The Race is Long, and Only With Yourself.
This is the mantra I live by. I’m not competing with you, or anyone else. I’m competing with myself, to be the best I can be.
This mantra was valuable in my career as an engineering director and chief engineer. But it’s even more valuable in my career as a professional writer.
If you’re in business, profit is a traditional measure of success. But it’s also something a professional writer has limited control over. The marketplace is a fickle beast, and over 80% of published works lose money. Publishers compensate by making enough profit on big names to pay for the rest, but that model is not one the writer has much control over.
And this can lead to good writers feeling dissatisfied in some way.

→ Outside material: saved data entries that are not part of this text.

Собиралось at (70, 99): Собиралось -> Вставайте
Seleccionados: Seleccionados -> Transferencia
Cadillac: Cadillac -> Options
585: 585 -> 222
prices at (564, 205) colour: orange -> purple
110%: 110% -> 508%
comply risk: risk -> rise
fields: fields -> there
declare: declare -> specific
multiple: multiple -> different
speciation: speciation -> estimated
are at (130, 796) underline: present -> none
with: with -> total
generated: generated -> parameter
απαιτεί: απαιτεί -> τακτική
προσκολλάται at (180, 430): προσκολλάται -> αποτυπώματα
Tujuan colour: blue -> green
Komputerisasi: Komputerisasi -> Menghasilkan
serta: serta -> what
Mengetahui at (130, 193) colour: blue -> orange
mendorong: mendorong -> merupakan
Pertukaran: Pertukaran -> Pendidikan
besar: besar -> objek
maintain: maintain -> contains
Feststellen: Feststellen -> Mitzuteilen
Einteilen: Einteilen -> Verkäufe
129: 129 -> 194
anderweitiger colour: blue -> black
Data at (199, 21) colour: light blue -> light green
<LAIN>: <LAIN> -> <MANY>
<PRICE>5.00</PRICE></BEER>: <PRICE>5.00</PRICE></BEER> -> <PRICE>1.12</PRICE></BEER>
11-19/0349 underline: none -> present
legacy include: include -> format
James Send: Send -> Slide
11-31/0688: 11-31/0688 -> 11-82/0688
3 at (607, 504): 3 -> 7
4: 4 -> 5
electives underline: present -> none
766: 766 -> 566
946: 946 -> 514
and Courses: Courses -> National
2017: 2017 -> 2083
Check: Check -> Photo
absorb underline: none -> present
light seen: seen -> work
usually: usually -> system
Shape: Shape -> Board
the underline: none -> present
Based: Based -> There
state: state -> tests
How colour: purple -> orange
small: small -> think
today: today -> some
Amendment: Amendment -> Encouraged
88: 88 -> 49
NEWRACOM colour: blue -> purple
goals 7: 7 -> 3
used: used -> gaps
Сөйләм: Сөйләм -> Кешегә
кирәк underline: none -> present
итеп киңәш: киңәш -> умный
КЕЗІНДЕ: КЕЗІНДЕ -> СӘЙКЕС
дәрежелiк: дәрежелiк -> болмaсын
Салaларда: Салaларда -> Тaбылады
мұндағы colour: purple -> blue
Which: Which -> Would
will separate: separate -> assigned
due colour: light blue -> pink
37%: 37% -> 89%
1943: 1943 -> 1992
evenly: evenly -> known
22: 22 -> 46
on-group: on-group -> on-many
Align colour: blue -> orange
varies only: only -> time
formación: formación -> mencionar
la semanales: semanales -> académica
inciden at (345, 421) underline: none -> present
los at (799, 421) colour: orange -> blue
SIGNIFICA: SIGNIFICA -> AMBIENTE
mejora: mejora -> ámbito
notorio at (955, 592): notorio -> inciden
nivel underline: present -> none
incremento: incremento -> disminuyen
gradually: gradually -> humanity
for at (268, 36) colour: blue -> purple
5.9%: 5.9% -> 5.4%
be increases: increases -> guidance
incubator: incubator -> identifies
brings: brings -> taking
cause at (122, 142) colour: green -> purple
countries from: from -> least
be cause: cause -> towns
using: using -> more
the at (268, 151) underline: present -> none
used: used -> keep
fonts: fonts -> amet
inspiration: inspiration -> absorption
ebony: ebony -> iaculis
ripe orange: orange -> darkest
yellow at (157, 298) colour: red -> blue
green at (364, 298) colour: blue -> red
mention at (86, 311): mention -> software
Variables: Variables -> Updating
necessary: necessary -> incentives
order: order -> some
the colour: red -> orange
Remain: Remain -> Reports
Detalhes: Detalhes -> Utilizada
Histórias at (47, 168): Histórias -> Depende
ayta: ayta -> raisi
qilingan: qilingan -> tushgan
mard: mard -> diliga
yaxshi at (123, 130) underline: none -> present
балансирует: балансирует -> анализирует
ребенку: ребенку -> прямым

But the truth is, being a writer is all about improving your craft. Sitting in that chair and fighting the demons and creating a story from nothing. And getting a little better at it every day.
When I look at my writing from 30 years ago (my first completed novel) to today, the difference in my skill is enormous (and yet, with a lot of potential improvement to come). Every time I wrote a novel (I’ve finished six, including this week’s publication, The Lamia) I can see the difference. I can see myself getting better with each novel, stage play, and short story.
I am winning the long race with myself. And that’s all I can ask for. Sales, profits, and positive reviews and nice, but they don’t define my journey.
The race is long, only with me, and I’m winning.